In the new layout, each room features artists who interact with Andujar’s work. As a result, the gallery now houses around 300 works: 200 by Andujar herself and another 100 by other artists. An important concern was to maintain the aesthetic quality of the images. “We printed the photographs here in Belo Horizonte, in the best studio, to ensure the quality of the work,” says Beatriz Lemos. The works by indigenous artists are given a grayish background so that they are more easily identifiable.

The works by indigenous artists were not purchased by Inhotim; they are in the gallery on loan – the exhibition is expected to last at least three years. However, it is important to note that five works, involving six artists, were commissioned for the exhibition, indicating support for funding: financing new works by artists should be a central mission of any institution in the area. Among them is the large-scale panel by Olinda Silvana, an artist from the Shipibo-Konibo people of Peru.

In this new configuration, there are three axes that mark the gallery: the indigenous struggle and activism; the networks of allies and their community achievements; and a debate closer to the history of art that concerns representation, image and indigenous identity.

This last axis includes some of Andujar’s previously unseen portraits in the pavilion – Inhotim has around 500 of her photographs in its collection, so 100 had not yet been exhibited – in dialogue with Paulo Desana, one of the artists whose works were commissioned. In “The Spirits of the Forest”, he starts by recovering community memories of body painting from two villages located in Brumadinho, the city where Inhotim is located. Here, we see a legitimate concern on the part of the curators, with the assistance of Varusa, to get closer to the territory where Inhotim itself is located and where indigenous communities live. Desana made the records using fluorescent paints and black light, which gives the set a lysergic character to the portraits.

Another dialogue is in the first room, which features a series by UÝRA, an artist from Manaus, in the Amazon, with a series of photographs where she uses her body as a support to mimic nature, putting into practice what Davi Kopenawa states when he says that “I am a forest”. 
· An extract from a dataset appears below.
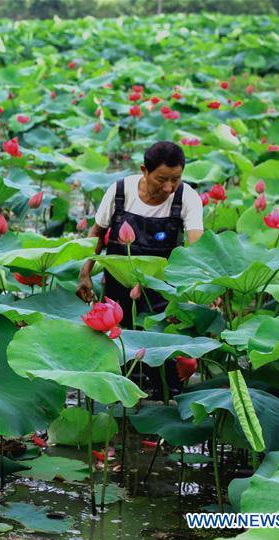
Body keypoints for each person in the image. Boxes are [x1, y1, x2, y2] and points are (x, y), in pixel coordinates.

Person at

View of self-portraits by Amazonian artist UÝRA. Photo: Fabio Cypriano

The gallery also houses a documentary room, which tells the story of Andujar's involvement, from when she had her first meeting with the Yanomami, in 1971, for the magazine Realidade, to her work in health assistance for vaccination, which resulted in her Marcados series, through to the creation of the Commission for the Creation of the Yanomami Park (CCPY), in 1978, which achieved demarcation in 1992.

In total, he has dedicated more than 50 years to the Yanomami people, ranging from reporting to important international organizations, such as the UN, to participating in exhibitions in the most important museums. His series Marcados, for example, was recently acquired by MoMA in New York. Every photograph taken in this context is sold with 33% of the proceeds going to them, through the Hutukara Yanomami Association, which also has a room in the pavilion with drawings and videos by artists from the territory. “I did what I could” reflects a humble statement that contrasts with the greatness of his commitment and his work, now housed in the Casa de Terra.